Bridging the resolution gap in structural modeling of 3D genome organization

Abstract

Over the last decade, and especially after the advent of fluorescent in situ hybridization imaging and chromosome conformation capture methods, the availability of experimental data on genome three-dimensional organization has dramatically increased. We now have access to unprecedented details of how genomes organize within the interphase nucleus. Development of new computational approaches to leverage this data has already resulted in the first three-dimensional structures of genomic domains and genomes. Such approaches expand our knowledge of the chromatin folding principles, which has been classically studied using polymer physics and molecular simulations. Our outlook describes computational approaches for integrating experimental data with polymer physics, thereby bridging the resolution gap for structural determination of genomes and genomic domains.

Figure 1. Bridging the resolution gap.

DNA and chromatin have been characterized at diverse resolution scales. The DNA is composed by nucleotides forming base pairs ([A], an AT base-pair from PDB entry 2KV0 [48]), which in turn will form a DNA double helix ([B], DNA structure from PDB entry 2KV0 [48]).
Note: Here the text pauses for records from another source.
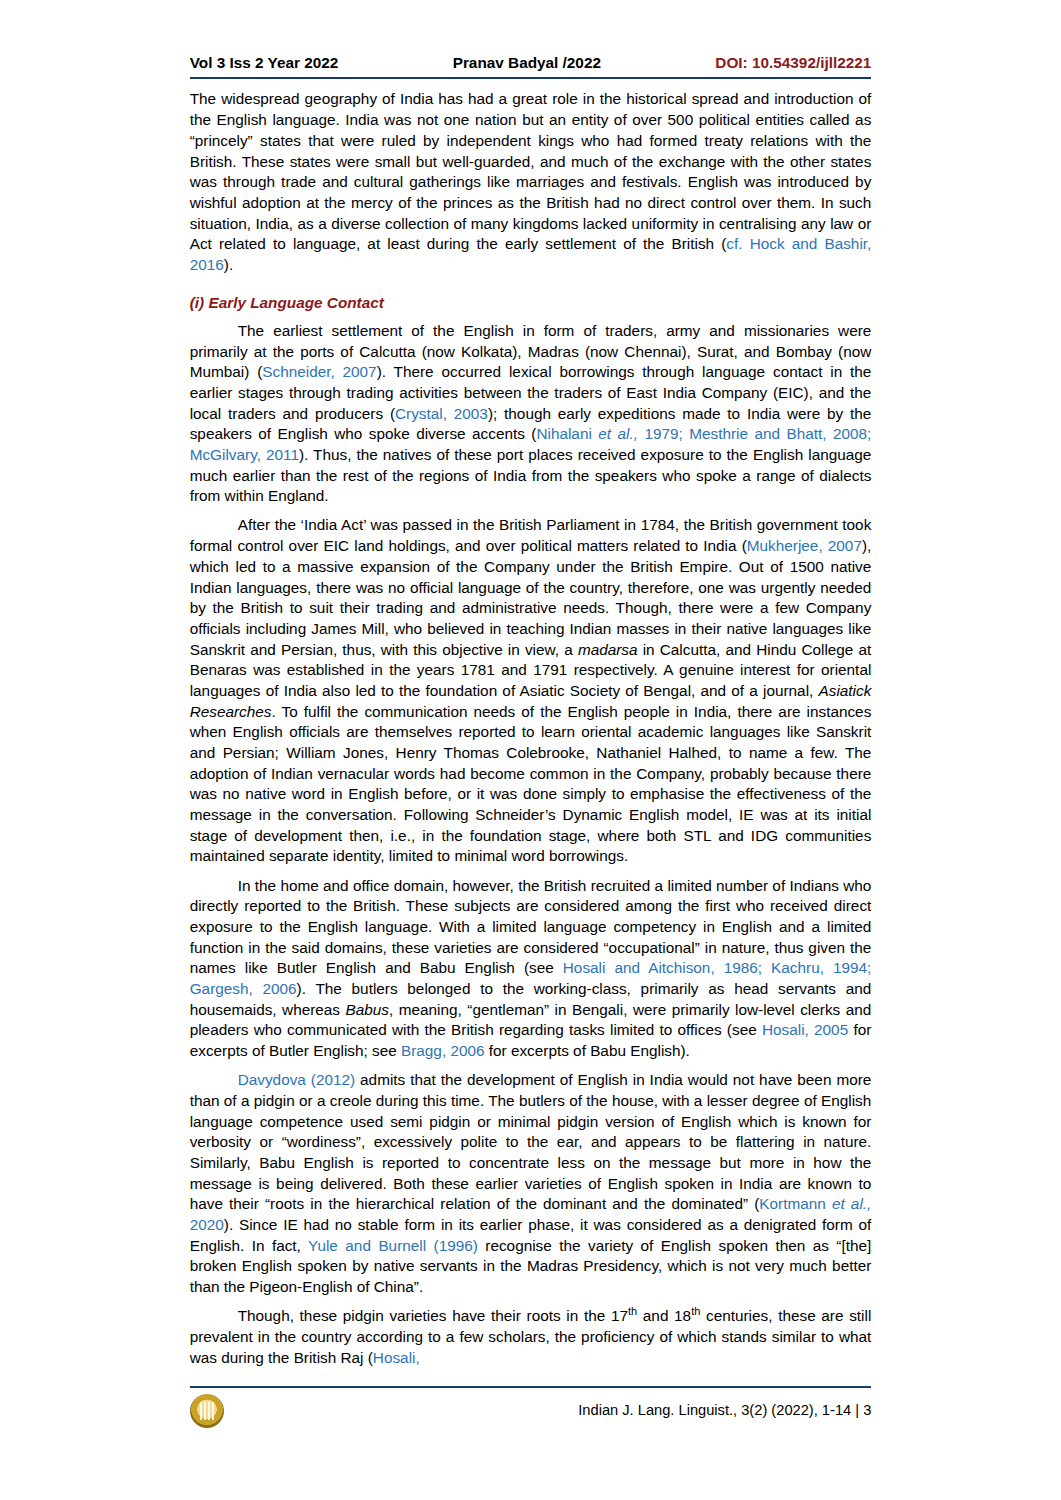Vol 3 Iss 2 Year 2022
Pranav Badyal /2022
DOI: 10.54392/ijll2221
The widespread geography of India has had a great role in the historical spread and introduction of the English language. India was not one nation but an entity of over 500 political entities called as “princely” states that were ruled by independent kings who had formed treaty relations with the British. These states were small but well-guarded, and much of the exchange with the other states was through trade and cultural gatherings like marriages and festivals. English was introduced by wishful adoption at the mercy of the princes as the British had no direct control over them. In such situation, India, as a diverse collection of many kingdoms lacked uniformity in centralising any law or Act related to language, at least during the early settlement of the British (cf. Hock and Bashir, 2016).
(i) Early Language Contact
The earliest settlement of the English in form of traders, army and missionaries were primarily at the ports of Calcutta (now Kolkata), Madras (now Chennai), Surat, and Bombay (now Mumbai) (Schneider, 2007). There occurred lexical borrowings through language contact in the earlier stages through trading activities between the traders of East India Company (EIC), and the local traders and producers (Crystal, 2003); though early expeditions made to India were by the speakers of English who spoke diverse accents (Nihalani et al., 1979; Mesthrie and Bhatt, 2008; McGilvary, 2011). Thus, the natives of these port places received exposure to the English language much earlier than the rest of the regions of India from the speakers who spoke a range of dialects from within England.
After the ‘India Act’ was passed in the British Parliament in 1784, the British government took formal control over EIC land holdings, and over political matters related to India (Mukherjee, 2007), which led to a massive expansion of the Company under the British Empire. Out of 1500 native Indian languages, there was no official language of the country, therefore, one was urgently needed by the British to suit their trading and administrative needs. Though, there were a few Company officials including James Mill, who believed in teaching Indian masses in their native languages like Sanskrit and Persian, thus, with this objective in view, a madarsa in Calcutta, and Hindu College at Benaras was established in the years 1781 and 1791 respectively. A genuine interest for oriental languages of India also led to the foundation of Asiatic Society of Bengal, and of a journal, Asiatick Researches. To fulfil the communication needs of the English people in India, there are instances when English officials are themselves reported to learn oriental academic languages like Sanskrit and Persian; William Jones, Henry Thomas Colebrooke, Nathaniel Halhed, to name a few. The adoption of Indian vernacular words had become common in the Company, probably because there was no native word in English before, or it was done simply to emphasise the effectiveness of the message in the conversation. Following Schneider’s Dynamic English model, IE was at its initial stage of development then, i.e., in the foundation stage, where both STL and IDG communities maintained separate identity, limited to minimal word borrowings.
In the home and office domain, however, the British recruited a limited number of Indians who directly reported to the British. These subjects are considered among the first who received direct exposure to the English language. With a limited language competency in English and a limited function in the said domains, these varieties are considered “occupational” in nature, thus given the names like Butler English and Babu English (see Hosali and Aitchison, 1986; Kachru, 1994; Gargesh, 2006). The butlers belonged to the working-class, primarily as head servants and housemaids, whereas Babus, meaning, “gentleman” in Bengali, were primarily low-level clerks and pleaders who communicated with the British regarding tasks limited to offices (see Hosali, 2005 for excerpts of Butler English; see Bragg, 2006 for excerpts of Babu English).
Davydova (2012) admits that the development of English in India would not have been more than of a pidgin or a creole during this time. The butlers of the house, with a lesser degree of English language competence used semi pidgin or minimal pidgin version of English which is known for verbosity or “wordiness”, excessively polite to the ear, and appears to be flattering in nature. Similarly, Babu English is reported to concentrate less on the message but more in how the message is being delivered. Both these earlier varieties of English spoken in India are known to have their “roots in the hierarchical relation of the dominant and the dominated” (Kortmann et al., 2020). Since IE had no stable form in its earlier phase, it was considered as a denigrated form of English. In fact, Yule and Burnell (1996) recognise the variety of English spoken then as “[the] broken English spoken by native servants in the Madras Presidency, which is not very much better than the Pigeon-English of China”.
Though, these pidgin varieties have their roots in the 17th and 18th centuries, these are still prevalent in the country according to a few scholars, the proficiency of which stands similar to what was during the British Raj (Hosali,
Indian J. Lang. Linguist., 3(2) (2022), 1-14 | 3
The DNA then wraps around histone proteins forming nucleosomes ([C], the complex between nucleosome core particles and DNA from PDB entry 1AOI [49]). It is also known that chromosomes occupy so-called chromosome territories ([F], 3D FISH image from a 3D map of all chromosomes in human male fibroblast nuclei [50]). Between DNA atomic resolution and nuclei chromosome resolution, there have been a plethora of models describing how chromatin folds into the so-called 30 nanometer fiber ([D], image by Richard Wheeler) and then experiences higher-order folding ([E], interchromatin domain and interchromosomal network models of looping interactions between two chromosomes [51]). An integrative approach combining polymer physics with constraint-based modeling will provide important insight about chromatin architecture at the range of resolutions indicated by the dashed rectangle. Length, volume, and resolution scales adapted from .

Figure 2. Main approaches for studying genomic organization.

Two of the most used approaches for experimentally determining features of genome architecture. Light microscopy by fluorescent in situ hybridization (FISH) results in a measured spatial distance (R) (and its distribution in a population of cells or its time course) as function of the genomic linear distance (s). Cell/molecular biology by chromosome conformation capture (3C)-based approaches results in an estimation of the average frequency of contacts between parts of the chromatin in a population of cells.

Figure 3. Two computational approaches for determining the 3D structure of genomic domains and genomes.

(A) The first approach uses polymer models to simulate relevant interactions (both physical and biological) that explain experimental observations. (B) The second approach integrates diverse experimental observations to model a conformational ensemble that satisfies the experimental observations.